● **Task directions**:
Write out the passage on Cubans and Americans again, everything from "Fast forward to" down to "his bony frame.", swapping "convenience store" for "corner shop".

● **Selected extract**:

--- START ---

Fast forward to today. The embargo still stands, and the Cuban people still love Americans. On a recent visit to Havana I shook the hand of an old man in a convenience store, beaming, affable, and drunk. “Cubans and Americans are just the same, except Cubans are hungrier,” he remarked. “Which is why I’m so skinny.” He lowered his chin to indicate his bony frame.
Many Cubans are skinny, because even with the government-issued ration books that keep people from starving to death, it’s impossible to put together a month’s worth of three square meals a day. Most people appear lean and healthy, hungry but not malnourished. Those who work in hotels, rental agencies, and other tourism-related businesses are better fed, even chubby.
Before we said good-bye, the old man asked for a convertible peso (C.U.C.), and I didn’t hesitate to give it to him. He may have been a drunk, but there was no question he needed it more than I did.
Whether the average Cuban’s nagging hunger is due more to the ills of a command-and-control economy or the stifling chokehold of the fifty-year American embargo appears to be an open question. A high-ranking officer at the U.S. Interests Section – which serves as our unofficial embassy in Havana as the Cold War drags on in this strange time-warped corner of the Caribbean – recently assured me that the embargo doesn’t matter. “It’s not like they can’t buy their goods from other countries,” she pointed out.
True enough, I suppose. But think about the economic stimulus that might be created by allowing free commerce between this island nation of 11 million people and a market of 310 million of the world’s wealthiest people, whose nearest beach is less than 90 miles away. The hordes of high-tipping tourists alone would create a major shot of adrenaline for the Cuban economy. Barring a major shift in U.S. politics, however, such an economic sea change does not appear imminent.
Despite it all, Cubans go on loving Americans. I find myself shaking hands with every taxi driver, every impromptu tour guide and street musician, every artist or fisherman or mechanic who takes the time to explain the make-do ingenuities of Cuban life. The Cubans you meet in the course of a day are so generous with their friendship, so eager to help, to facilitate and enlighten, that you feel you are in the company of close cousins, indulgent aunts and uncles.
The director of an arts foundation in Havana recently explained the roots of the Cuban-American affinity. Before 1959, Cuba was more Americanized than any other country in the world. American corporations had satellite offices in Havana, and there was an undersea telecommunications cable that ran across the Straits of Florida. As a child in the 1950s, the foundation director remembers eating at the Woolworth’s lunch counter, living in a house stocked with the latest American products, and watching Gunsmoke and I Love Lucy on TV. The streets of Havana are a living museum of vintage American cars, but the relationship goes deeper than that. Cubans of a certain age, he pointed out, almost feel like Americans themselves. This is one reason the “reunions” that take place multiple times a day when Americans travel to Cuba are so warm and emotionally charged.

--- END ---

● **Supplied data**:
--- START ---

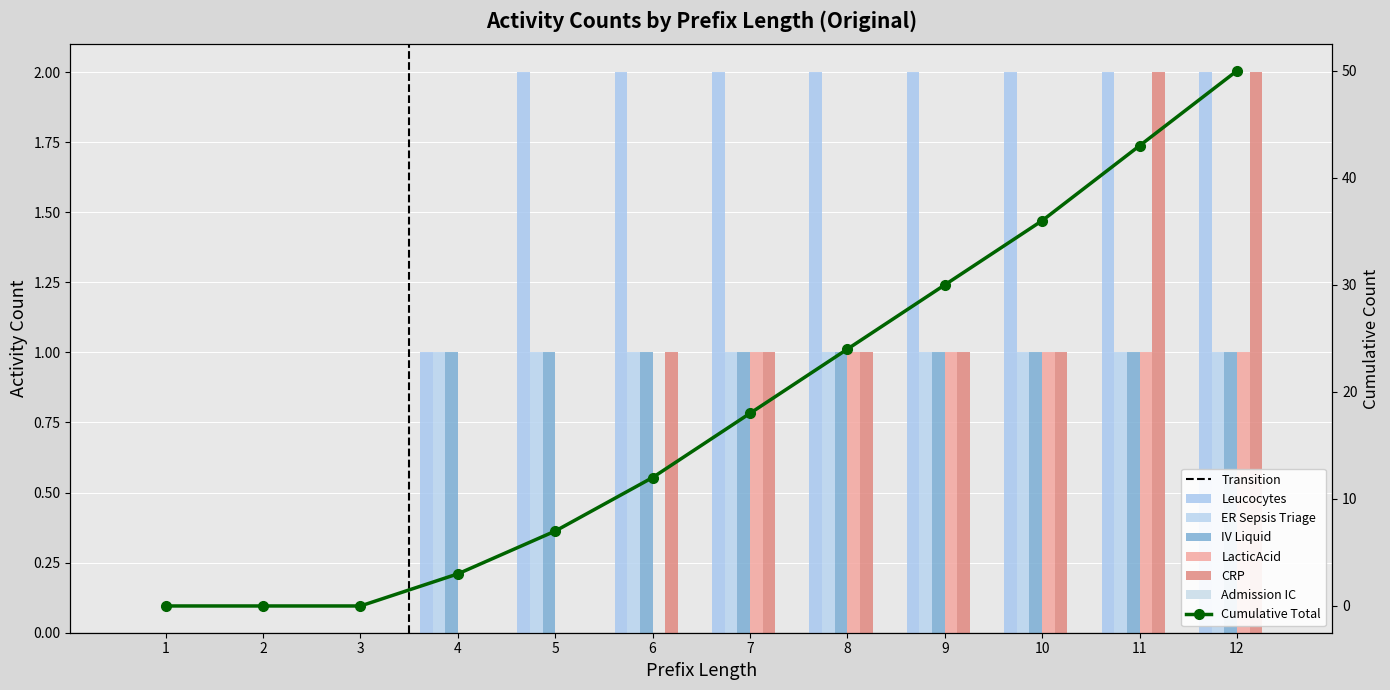

Between 8 and 6, which is larger?

8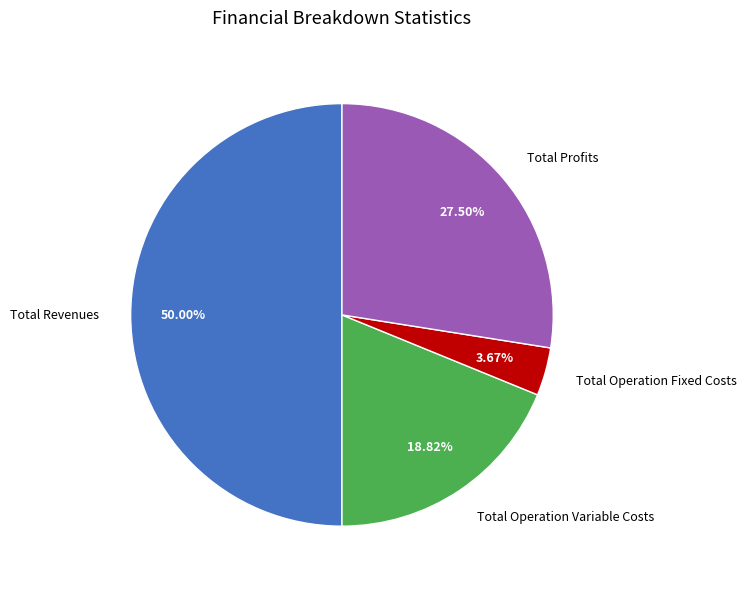

Which category has the smallest portion of the pie?

Total Operation Fixed Costs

--- END ---

● **Your response**:
Fast forward to today. The embargo still stands, and the Cuban people still love Americans. On a recent visit to Havana I shook the hand of an old man in a corner shop, beaming, affable, and drunk. “Cubans and Americans are just the same, except Cubans are hungrier,” he remarked. “Which is why I’m so skinny.” He lowered his chin to indicate his bony frame.